Privacy is viewed to be based on consent and can be breached only once the concerned individual / party agrees to the same. The concerns raised in regards to the aspect of Consent is that while it is required under the Bill, non – granting of the same can be easily overturned by the Courts of law if they deem so to be necessary. Moreover, the consent of individuals who are arrested for criminal matter carrying a punishment of more than seven years (specified offences) is not mandatory and can be collected from them without their consent as well.
The DNA Regulatory Board (“Board”) is a board that is to be set up under the Bill and can be considered as the main functioning authority. From advising the government on steps to be taken in regards to DNA laboratories and banks, supervising their working to granting accreditation to laboratories and banks across the country, the Board can be construed to be the main authority under the Act. Given its due importance, concerns were raised in regards to its composition as it majorly consisted of bureaucrats and/ or individuals associated with the executive wing of the Indian government. Fears were raised that no one arm of a government should have such overreaching control over a body that is dealing with such an important aspect of sensitive data/information. The Parliamentary Committee too has raised this concern and called for greater diversity in the Board[10].
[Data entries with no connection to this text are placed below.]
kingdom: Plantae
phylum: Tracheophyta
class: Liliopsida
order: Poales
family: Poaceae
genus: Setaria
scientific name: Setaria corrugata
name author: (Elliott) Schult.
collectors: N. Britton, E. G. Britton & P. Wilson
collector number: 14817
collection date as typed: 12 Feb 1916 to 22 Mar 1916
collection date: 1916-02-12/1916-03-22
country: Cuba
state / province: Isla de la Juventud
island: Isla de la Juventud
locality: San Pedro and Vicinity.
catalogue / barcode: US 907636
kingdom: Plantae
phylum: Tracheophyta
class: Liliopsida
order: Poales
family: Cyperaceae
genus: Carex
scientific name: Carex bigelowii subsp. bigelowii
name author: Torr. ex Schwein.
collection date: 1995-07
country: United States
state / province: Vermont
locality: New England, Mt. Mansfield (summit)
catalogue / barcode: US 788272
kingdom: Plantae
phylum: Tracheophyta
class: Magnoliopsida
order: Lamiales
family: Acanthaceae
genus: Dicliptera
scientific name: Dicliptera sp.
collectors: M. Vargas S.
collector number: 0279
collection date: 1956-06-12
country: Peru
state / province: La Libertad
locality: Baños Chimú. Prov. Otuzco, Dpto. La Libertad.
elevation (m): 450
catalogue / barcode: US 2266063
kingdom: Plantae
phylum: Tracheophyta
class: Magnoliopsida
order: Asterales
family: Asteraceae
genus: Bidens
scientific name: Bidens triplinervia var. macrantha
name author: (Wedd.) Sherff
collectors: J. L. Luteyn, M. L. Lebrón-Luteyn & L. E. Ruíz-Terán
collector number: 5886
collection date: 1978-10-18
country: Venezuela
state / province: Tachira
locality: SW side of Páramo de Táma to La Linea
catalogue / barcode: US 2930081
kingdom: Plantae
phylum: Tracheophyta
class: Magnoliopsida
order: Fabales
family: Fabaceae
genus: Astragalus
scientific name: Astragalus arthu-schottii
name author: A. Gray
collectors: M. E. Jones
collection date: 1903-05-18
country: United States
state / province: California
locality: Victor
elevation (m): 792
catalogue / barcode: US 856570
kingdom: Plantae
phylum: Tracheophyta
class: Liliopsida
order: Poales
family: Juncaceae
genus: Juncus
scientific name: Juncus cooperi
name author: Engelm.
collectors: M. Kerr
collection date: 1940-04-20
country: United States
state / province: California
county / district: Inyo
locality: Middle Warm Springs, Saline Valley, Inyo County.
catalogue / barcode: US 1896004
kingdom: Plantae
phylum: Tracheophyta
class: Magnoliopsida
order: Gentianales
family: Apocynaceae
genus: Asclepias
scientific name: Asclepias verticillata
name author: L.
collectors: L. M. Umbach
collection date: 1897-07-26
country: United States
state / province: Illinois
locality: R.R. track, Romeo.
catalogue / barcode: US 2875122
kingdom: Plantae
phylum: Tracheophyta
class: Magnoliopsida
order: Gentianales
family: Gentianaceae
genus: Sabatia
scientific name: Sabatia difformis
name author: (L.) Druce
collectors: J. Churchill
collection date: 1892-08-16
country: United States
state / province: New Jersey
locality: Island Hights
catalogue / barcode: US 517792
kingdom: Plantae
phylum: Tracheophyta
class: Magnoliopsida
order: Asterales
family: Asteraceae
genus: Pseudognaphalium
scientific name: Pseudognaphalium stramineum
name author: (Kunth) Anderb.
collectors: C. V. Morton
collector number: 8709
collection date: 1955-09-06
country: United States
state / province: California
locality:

There have been several concerns raised in regards to the possibility of the DNA data collected being used for purposes apart from those as deemed appropriate, especially in regards to individuals belonging to the marginalised section of society. Former Supreme Court Judge Justice Madan Lokur has raised similar concerns in his expert note to the Parliamentary Committee[11]. Such concerns were based on certain documents of the Centre for DNA Fingerprinting and Diagnostics (CDFD) which required the caste and other such sensitive information to be shared as part of its Identification Form[12]. Parliamentarians and rights activists have asked that there be stringent procedural additions made to the Bill. There have also been requests made to the Government to clarify on its stance in regards to the same when the Bill is presented to both the Houses.
DNA Data banks are being set up to act as a one stop repository of all DNA data and samples so collected from individuals by authorised personals. However, concerns have been raised on two major grounds against the concept of DNA banks, namely in regards to there being one bank for both civil and criminal matters along with concerns of potential data breach which may lead to a large volume of highly sensitive data being released to companies / individuals / parties to use the same for their own nefarious purposes.
Conclusion:
It is rightly said that with great power comes great responsibility. By putting forward this Bill, the Indian government is undertaking a truly monumental task of DNA Technology Regulation. Given its high sensitivity and immensely valuable nature, there is an ardent requirement on part of the Government to uphold, protect, add, amend and maintain the Bill should it convert into an Act extremely carefully so as to avoid treading over any right of the individuals whose DNA is collected that are recognised by the courts of the Country and/or under the law of the land.